I blame the tide metaphor.
March 3, 2014 8:17 AM   Subscribe

In America's War on Poverty, the Free Market is AWOL. (SLWAPO) The 50th anniversary of President Lyndon B. Johnson’s War on Poverty focused some long-overdue attention on the plight of America’s poor. President Obama said that Johnson’s Great Society programs “lived up to our best hopes as a people” but that “our work is far from over.” Conservative critics like Rep. Paul Ryan (R-Wis.) argued that the government “needs to dump decades-old programs” and “remember that the best anti-poverty program is economic growth.” It’s easy to be in favor of economic growth — Obama, too, called for broader access to “the opportunities a growing economy provides,” concluding that “we rise or fall together.” Unfortunately, while that’s a nice sentiment, one of the clearest lessons of the past 50 years is that, in the modern American economy, we do not “rise or fall together.”
posted by MisantropicPainforest (5 comments total)

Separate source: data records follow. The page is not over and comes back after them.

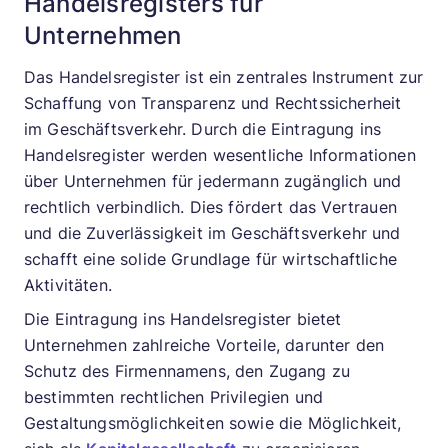
Handelsregisters für
Unternehmen
Das Handelsregister ist ein zentrales Instrument zur
Schaffung von Transparenz und Rechtssicherheit
im Geschäftsverkehr. Durch die Eintragung ins
Handelsregister werden wesentliche Informationen
über Unternehmen für jedermann zugänglich und
rechtlich verbindlich. Dies fördert das Vertrauen
und die Zuverlässigkeit im Geschäftsverkehr und
schafft eine solide Grundlage für wirtschaftliche
Aktivitäten.
Die Eintragung ins Handelsregister bietet
Unternehmen zahlreiche Vorteile, darunter den
Schutz des Firmennamens, den Zugang zu
bestimmten rechtlichen Privilegien und
Gestaltungsmöglichkeiten sowie die Möglichkeit,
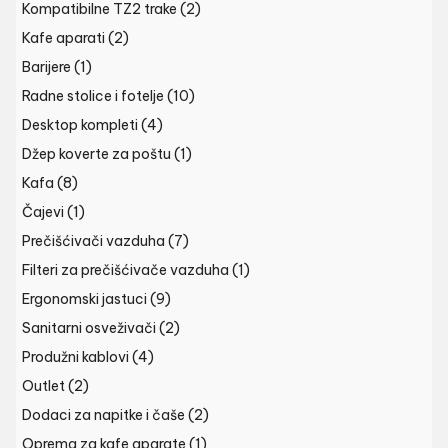
Kompatibilne TZ2 trake
(2)
Kafe aparati
(2)
Barijere
(1)
Radne stolice i fotelje
(10)
Desktop kompleti
(4)
Džep koverte za poštu
(1)
Kafa
(8)
Čajevi
(1)
Prečišćivači vazduha
(7)
Filteri za prečišćivače vazduha
(1)
Ergonomski jastuci
(9)
Sanitarni osveživači
(2)
Produžni kablovi
(4)
Outlet
(2)
Dodaci za napitke i čaše
(2)
Oprema za kafe aparate
(1)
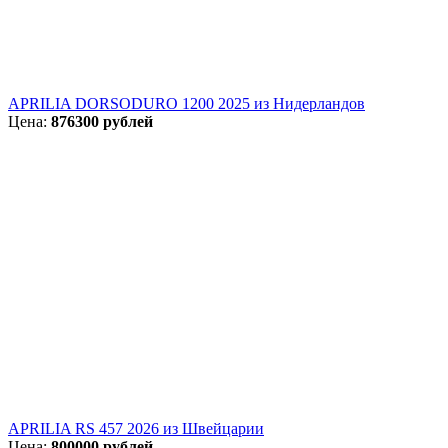
APRILIA DORSODURO 1200 2025 из Нидерландов
Цена:
876300 рублей
APRILIA RS 457 2026 из Швейцарии
Цена:
800000 рублей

This post was deleted for the following reason: Pretty short blog/editorial piece on a recurring topic is not super great material for a post. -- cortex



 
I'm just waiting for a trickle down conservative type to say "but work will set you free" ..
posted by k5.user at 8:18 AM on March 3, 2014


" A rising tide lifts all boats."

If you don't have a boat just STFU and work harder so you can buy a boat.
posted by COD at 8:34 AM on March 3, 2014


“remember that the best anti-poverty program is economic growth.”

OH REALLY?!?

The last forty fucking years of economic growth have gone to the 1%. It's not an anti-poverty program if none of the fucking money goes to the people that need it.
posted by Talez at 8:35 AM on March 3, 2014 [2 favorites]


It would be much easier to alleviate poverty if we stopped deliberately creating it.
posted by srboisvert at 8:41 AM on March 3, 2014


The key problem, and the one which underlies the first chart in the article—which shows household GDP going up, up, up but average income trailing it and bottom-40% income flat as a board—is that the economic gains due to that increased GDP have accrued not to workers but to business owners (shareholders), and to a lesser extent upper management and executives.

This is a swindle on an epic scale: workers are more productive than ever, but are only getting a fraction of their labor back in take-home pay. But it is possible because the labor market is slack. Workers don't have any negotiating power when they are lucky just to have jobs.

Compare this chart of unemployment over the same period. There was "full employment" in the late 60s, which presumably justified some of Johnson's optimism about the free market helping the poor. If that had continued, much of the economic growth in the ensuing decades might have gone to workers. But it didn't: since 1970, there have been only two significant periods where the economy crossed the 5% "full employment" level, one in the late 90s under Clinton, and another in the late 00s under Bush. Both were ended by recessions.

Without resorting to outright conspiracy theories—not that it would be very hard to do, given that both full-employment periods were ended by Wall Street-induced bubbles—you can pretty easily connect the dots from policy decisions (low inflation uber alles, China trade, NAFTA) to employment levels, to the decline and fall of organized labor and heavy industry, and finally to the perfectly flat bottom-40% line on the income chart.